== Exercise description ==
Copy out every line of the material below that contains the string "slope". Letter case matters.

== Dataset extract ==
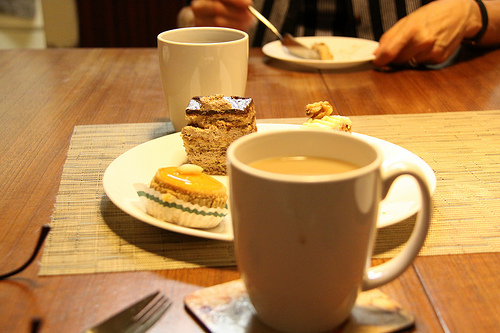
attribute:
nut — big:
[306, 89, 353, 119]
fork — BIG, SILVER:
[86, 287, 173, 332]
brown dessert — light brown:
[145, 165, 226, 209]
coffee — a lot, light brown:
[245, 154, 360, 177]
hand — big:
[373, 2, 472, 71]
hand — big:
[189, 0, 256, 32]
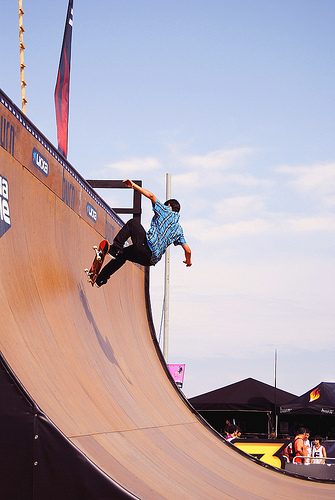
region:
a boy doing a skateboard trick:
[82, 176, 195, 290]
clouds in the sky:
[218, 150, 284, 236]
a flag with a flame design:
[50, 0, 81, 157]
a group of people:
[290, 428, 328, 463]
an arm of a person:
[122, 175, 160, 203]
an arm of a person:
[179, 235, 196, 269]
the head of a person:
[162, 194, 185, 213]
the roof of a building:
[188, 372, 292, 404]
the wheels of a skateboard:
[90, 243, 102, 261]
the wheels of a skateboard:
[83, 266, 94, 286]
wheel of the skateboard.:
[91, 253, 102, 259]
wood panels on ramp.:
[83, 388, 114, 410]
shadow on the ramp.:
[101, 336, 117, 366]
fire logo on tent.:
[305, 385, 322, 404]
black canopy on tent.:
[224, 382, 252, 397]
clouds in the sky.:
[216, 207, 260, 235]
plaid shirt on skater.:
[158, 219, 171, 236]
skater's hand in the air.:
[179, 260, 196, 268]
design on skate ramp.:
[30, 157, 52, 169]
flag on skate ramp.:
[50, 35, 78, 130]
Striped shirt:
[145, 185, 196, 268]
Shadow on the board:
[61, 272, 155, 391]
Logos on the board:
[3, 112, 130, 231]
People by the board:
[285, 425, 328, 473]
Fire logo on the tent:
[301, 377, 331, 410]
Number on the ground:
[226, 432, 298, 476]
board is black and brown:
[3, 82, 314, 489]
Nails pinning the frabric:
[14, 401, 56, 491]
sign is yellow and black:
[226, 432, 300, 467]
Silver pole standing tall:
[157, 161, 190, 377]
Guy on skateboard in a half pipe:
[80, 171, 197, 294]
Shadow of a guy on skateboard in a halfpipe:
[68, 281, 143, 388]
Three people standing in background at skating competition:
[280, 424, 329, 464]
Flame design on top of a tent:
[301, 384, 324, 407]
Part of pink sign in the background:
[167, 363, 184, 383]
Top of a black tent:
[183, 372, 298, 407]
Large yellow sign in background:
[230, 438, 290, 468]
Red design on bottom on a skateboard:
[78, 234, 113, 292]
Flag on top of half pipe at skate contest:
[50, 0, 82, 156]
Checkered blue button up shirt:
[143, 193, 190, 263]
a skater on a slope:
[78, 170, 202, 295]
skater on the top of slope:
[82, 168, 199, 291]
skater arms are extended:
[78, 165, 196, 293]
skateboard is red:
[78, 228, 114, 291]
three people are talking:
[275, 421, 330, 465]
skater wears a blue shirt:
[94, 172, 198, 284]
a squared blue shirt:
[145, 196, 187, 258]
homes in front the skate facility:
[188, 368, 333, 434]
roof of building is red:
[201, 366, 295, 408]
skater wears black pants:
[92, 170, 196, 298]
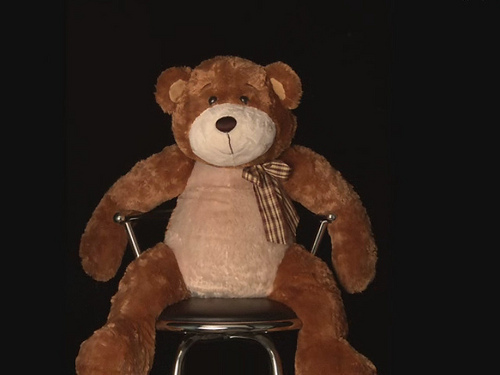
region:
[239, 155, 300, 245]
beige and brown ribbon on the bear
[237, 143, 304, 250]
bow on the bear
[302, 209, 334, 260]
metal arm of the chair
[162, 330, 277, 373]
metal legs of the chair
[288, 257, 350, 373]
leg hanging off the chair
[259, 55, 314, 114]
bent ear of the bear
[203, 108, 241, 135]
brown thread nose on the bear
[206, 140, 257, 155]
thread mouth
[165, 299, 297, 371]
metal chair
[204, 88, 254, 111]
black eyes on the bear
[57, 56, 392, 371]
Brown teddy bear sitting on a chair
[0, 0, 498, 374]
Black background behind the teddy bear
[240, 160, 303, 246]
Brown ribbon on the neck of the teddy bear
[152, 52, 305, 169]
Teddy bear's face smiling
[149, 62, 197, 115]
Right ear of the teddy bear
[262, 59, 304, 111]
left ear of the teddy bear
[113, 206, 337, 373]
Black and silver chair with teddy bear on the chair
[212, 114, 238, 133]
Dark brown nose of the teddy bear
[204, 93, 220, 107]
Right eye of the teddy bear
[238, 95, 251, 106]
left eye of the teddy bear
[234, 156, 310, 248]
beige and brown bow on the bear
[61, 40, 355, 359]
bear on the chair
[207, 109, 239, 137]
brown nose on the bear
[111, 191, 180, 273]
metal arm on the chair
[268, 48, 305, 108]
ear bent forward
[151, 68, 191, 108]
ear on the bear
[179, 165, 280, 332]
beige belly on the bear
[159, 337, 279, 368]
metal legs on the chair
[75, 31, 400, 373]
a brown teddy bear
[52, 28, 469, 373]
the bear is sitting on a black chair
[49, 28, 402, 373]
the chair is silver with a black leather seat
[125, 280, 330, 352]
the seat is leather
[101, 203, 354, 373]
the legs and arm rest are metal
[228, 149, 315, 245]
a brown plaid ribbon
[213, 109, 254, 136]
a brown nose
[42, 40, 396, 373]
the bear has a brown nose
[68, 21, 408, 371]
the bear has black eyes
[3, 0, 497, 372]
a dark black background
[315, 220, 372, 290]
paw of the bear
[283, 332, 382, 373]
paw of the bear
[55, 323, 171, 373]
paw of the bear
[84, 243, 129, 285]
paw of the bear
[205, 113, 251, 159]
nose of the bear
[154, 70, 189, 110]
ear of the bear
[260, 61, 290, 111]
ear of the bear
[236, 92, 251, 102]
eye of the bear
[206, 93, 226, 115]
eye of the bear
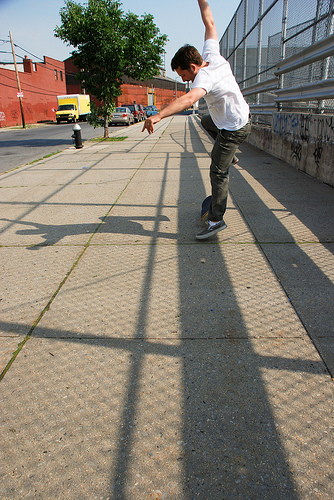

== Written reply ==
a skater on a slope:
skater on the top of slope:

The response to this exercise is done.